Bounding box coordinate data:
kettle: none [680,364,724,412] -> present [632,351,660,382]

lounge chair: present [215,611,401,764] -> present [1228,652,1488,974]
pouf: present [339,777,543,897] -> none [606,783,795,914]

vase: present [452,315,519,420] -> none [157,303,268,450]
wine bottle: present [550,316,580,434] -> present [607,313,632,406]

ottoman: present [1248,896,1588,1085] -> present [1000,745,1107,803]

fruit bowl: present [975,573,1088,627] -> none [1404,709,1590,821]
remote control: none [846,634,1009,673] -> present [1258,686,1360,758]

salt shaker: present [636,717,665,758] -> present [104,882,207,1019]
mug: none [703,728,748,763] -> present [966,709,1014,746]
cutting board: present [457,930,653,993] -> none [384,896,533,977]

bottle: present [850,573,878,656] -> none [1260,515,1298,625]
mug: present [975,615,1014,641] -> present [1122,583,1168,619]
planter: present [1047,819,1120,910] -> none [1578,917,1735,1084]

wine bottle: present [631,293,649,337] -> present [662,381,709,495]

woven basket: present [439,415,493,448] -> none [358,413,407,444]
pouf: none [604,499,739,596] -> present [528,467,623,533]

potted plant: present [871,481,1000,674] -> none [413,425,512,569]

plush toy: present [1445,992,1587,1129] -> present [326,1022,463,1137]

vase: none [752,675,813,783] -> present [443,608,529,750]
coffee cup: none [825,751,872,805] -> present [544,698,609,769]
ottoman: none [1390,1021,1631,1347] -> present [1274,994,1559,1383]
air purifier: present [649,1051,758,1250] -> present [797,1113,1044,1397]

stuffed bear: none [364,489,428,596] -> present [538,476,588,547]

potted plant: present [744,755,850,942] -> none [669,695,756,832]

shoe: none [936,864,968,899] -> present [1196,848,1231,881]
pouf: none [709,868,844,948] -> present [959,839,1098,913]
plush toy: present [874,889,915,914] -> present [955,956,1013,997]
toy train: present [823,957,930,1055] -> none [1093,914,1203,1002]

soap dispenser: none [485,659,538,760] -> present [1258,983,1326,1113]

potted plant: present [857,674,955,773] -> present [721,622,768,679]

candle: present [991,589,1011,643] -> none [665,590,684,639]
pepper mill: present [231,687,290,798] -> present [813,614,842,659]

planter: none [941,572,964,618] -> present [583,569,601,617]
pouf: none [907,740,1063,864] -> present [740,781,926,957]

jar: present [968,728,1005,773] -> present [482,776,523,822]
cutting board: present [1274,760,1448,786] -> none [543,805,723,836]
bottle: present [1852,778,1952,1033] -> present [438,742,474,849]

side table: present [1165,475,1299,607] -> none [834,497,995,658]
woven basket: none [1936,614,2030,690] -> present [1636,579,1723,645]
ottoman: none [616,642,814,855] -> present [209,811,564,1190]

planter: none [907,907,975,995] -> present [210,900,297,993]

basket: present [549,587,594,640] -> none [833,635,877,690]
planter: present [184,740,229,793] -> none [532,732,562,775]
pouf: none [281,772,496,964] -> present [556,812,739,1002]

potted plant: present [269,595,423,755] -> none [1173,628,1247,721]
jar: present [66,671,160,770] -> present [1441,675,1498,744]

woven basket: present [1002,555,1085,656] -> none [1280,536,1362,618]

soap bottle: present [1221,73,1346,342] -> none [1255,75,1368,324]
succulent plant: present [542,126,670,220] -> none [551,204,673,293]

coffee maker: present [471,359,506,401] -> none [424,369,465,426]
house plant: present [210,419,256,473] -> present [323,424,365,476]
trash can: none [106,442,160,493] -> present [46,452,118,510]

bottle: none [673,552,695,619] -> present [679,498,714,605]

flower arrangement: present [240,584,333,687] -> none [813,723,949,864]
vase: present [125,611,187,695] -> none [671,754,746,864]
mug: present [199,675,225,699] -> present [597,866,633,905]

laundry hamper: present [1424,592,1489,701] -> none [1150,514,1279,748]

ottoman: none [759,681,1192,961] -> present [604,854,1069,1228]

EXERCISE DESCRIPTION:
Give back every entry exactly.

RESULT:
kettle: none [680,364,724,412] -> present [632,351,660,382]

lounge chair: present [215,611,401,764] -> present [1228,652,1488,974]
pouf: present [339,777,543,897] -> none [606,783,795,914]

vase: present [452,315,519,420] -> none [157,303,268,450]
wine bottle: present [550,316,580,434] -> present [607,313,632,406]

ottoman: present [1248,896,1588,1085] -> present [1000,745,1107,803]

fruit bowl: present [975,573,1088,627] -> none [1404,709,1590,821]
remote control: none [846,634,1009,673] -> present [1258,686,1360,758]

salt shaker: present [636,717,665,758] -> present [104,882,207,1019]
mug: none [703,728,748,763] -> present [966,709,1014,746]
cutting board: present [457,930,653,993] -> none [384,896,533,977]

bottle: present [850,573,878,656] -> none [1260,515,1298,625]
mug: present [975,615,1014,641] -> present [1122,583,1168,619]
planter: present [1047,819,1120,910] -> none [1578,917,1735,1084]

wine bottle: present [631,293,649,337] -> present [662,381,709,495]

woven basket: present [439,415,493,448] -> none [358,413,407,444]
pouf: none [604,499,739,596] -> present [528,467,623,533]

potted plant: present [871,481,1000,674] -> none [413,425,512,569]

plush toy: present [1445,992,1587,1129] -> present [326,1022,463,1137]

vase: none [752,675,813,783] -> present [443,608,529,750]
coffee cup: none [825,751,872,805] -> present [544,698,609,769]
ottoman: none [1390,1021,1631,1347] -> present [1274,994,1559,1383]
air purifier: present [649,1051,758,1250] -> present [797,1113,1044,1397]

stuffed bear: none [364,489,428,596] -> present [538,476,588,547]

potted plant: present [744,755,850,942] -> none [669,695,756,832]

shoe: none [936,864,968,899] -> present [1196,848,1231,881]
pouf: none [709,868,844,948] -> present [959,839,1098,913]
plush toy: present [874,889,915,914] -> present [955,956,1013,997]
toy train: present [823,957,930,1055] -> none [1093,914,1203,1002]

soap dispenser: none [485,659,538,760] -> present [1258,983,1326,1113]

potted plant: present [857,674,955,773] -> present [721,622,768,679]

candle: present [991,589,1011,643] -> none [665,590,684,639]
pepper mill: present [231,687,290,798] -> present [813,614,842,659]

planter: none [941,572,964,618] -> present [583,569,601,617]
pouf: none [907,740,1063,864] -> present [740,781,926,957]

jar: present [968,728,1005,773] -> present [482,776,523,822]
cutting board: present [1274,760,1448,786] -> none [543,805,723,836]
bottle: present [1852,778,1952,1033] -> present [438,742,474,849]

side table: present [1165,475,1299,607] -> none [834,497,995,658]
woven basket: none [1936,614,2030,690] -> present [1636,579,1723,645]
ottoman: none [616,642,814,855] -> present [209,811,564,1190]

planter: none [907,907,975,995] -> present [210,900,297,993]

basket: present [549,587,594,640] -> none [833,635,877,690]
planter: present [184,740,229,793] -> none [532,732,562,775]
pouf: none [281,772,496,964] -> present [556,812,739,1002]

potted plant: present [269,595,423,755] -> none [1173,628,1247,721]
jar: present [66,671,160,770] -> present [1441,675,1498,744]

woven basket: present [1002,555,1085,656] -> none [1280,536,1362,618]

soap bottle: present [1221,73,1346,342] -> none [1255,75,1368,324]
succulent plant: present [542,126,670,220] -> none [551,204,673,293]

coffee maker: present [471,359,506,401] -> none [424,369,465,426]
house plant: present [210,419,256,473] -> present [323,424,365,476]
trash can: none [106,442,160,493] -> present [46,452,118,510]

bottle: none [673,552,695,619] -> present [679,498,714,605]

flower arrangement: present [240,584,333,687] -> none [813,723,949,864]
vase: present [125,611,187,695] -> none [671,754,746,864]
mug: present [199,675,225,699] -> present [597,866,633,905]

laundry hamper: present [1424,592,1489,701] -> none [1150,514,1279,748]

ottoman: none [759,681,1192,961] -> present [604,854,1069,1228]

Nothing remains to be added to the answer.